I really like some of the concepts and frameworks offered by Kim and Mauborgne in their best-selling book, Blue Ocean Strategy. However, I think they do a disservice to themselves by positioning their framework against Michael Porter's classic work on strategy. To me, they set up a straw man for the purpose of making their argument more interesting and provocative, but it's not an accurate depiction of Porter's ideas. Moreover, some of the assertions they make simply don't hold water. For instance, they hold up Southwest Airlines as one of their examples, yet how can one possible argue that they are an example of a firm that has achieved both low cost and differentiation? Remember, in Porter's framework, differentiation does NOT mean simply being different. It means charging a price premium, and in so doing, driving a wider wedge between willingness to pay and cost than the average industry rival. Southwest clearly is not about differentiation in that sense. They are a classic low cost competitor.
In their work, Kim and Mauborgne use Curves, the women's fitness center, as one of their examples of a blue ocean strategy. Yet, today, we read in the Wall Street Journal that Curves has hit hard times. The firm has closed roughly 1/3 of its outlets in the past three years. What's interesting to me is that I've often taught a case study about the fitness center industry as a mechanism for introducing Porter's five forces framework of industry analysis. Using that framework, one concludes rather quickly that the fitness center industry is a horrible one.
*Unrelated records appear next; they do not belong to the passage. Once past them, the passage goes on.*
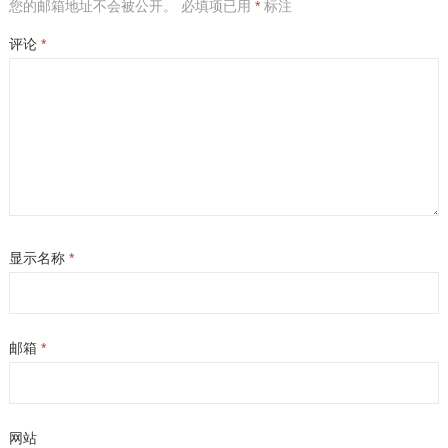
您的邮箱地址不会被公开。
必填项已用
*
标注
评论
*
显示名称
*
邮箱
*
网站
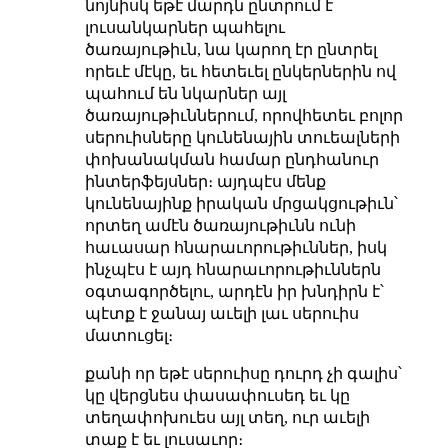
նոյնիսկ եթէ մարդն ընտրում է
լուսանկարներ պահելու
ծառայութիւն, նա կարող էր ընտրել
որեւէ մէկը, եւ հետեւել ընկերներին ով
պահում են նկարներ այլ
ծառայութիւններում, որովհետեւ բոլոր
սերուիսները կունենային տուեալների
փոխանակման համար ընդհանուր
ինտերֆեյսներ։ այդպէս մենք
կունենայինք իրական մրցակցութիւն՝
որտեղ ամէն ծառայութիւնն ունի
հաւասար հնարաւորութիւններ, իսկ
ինչպէս է այդ հնարաւորութիւններն
օգտագործելու, արդէն իր խնդիրն է՝
պէտք է ջանայ աւելի լաւ սերուիս
մատուցել։
քանի որ եթէ սերուիսը դուրդ չի գալիս՝
կը վերցնես փասափուսեդ եւ կը
տեղափոխուես այլ տեղ, ուր աւելի
տաք է եւ լուսաւոր։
It's incredibly unattractive. It seems, then, that the unattractive industry structure has overwhelmed the "blue ocean" aspects of the Curve strategy. Perhaps Porter's framework is more useful than Kim and Mauborgne care to acknowledge.
It reminds me of a great quote from Warren Buffett: "When a manager with a reputation for brilliance tackles a business with a reputation for bad economics, the reputation of the business remains intact."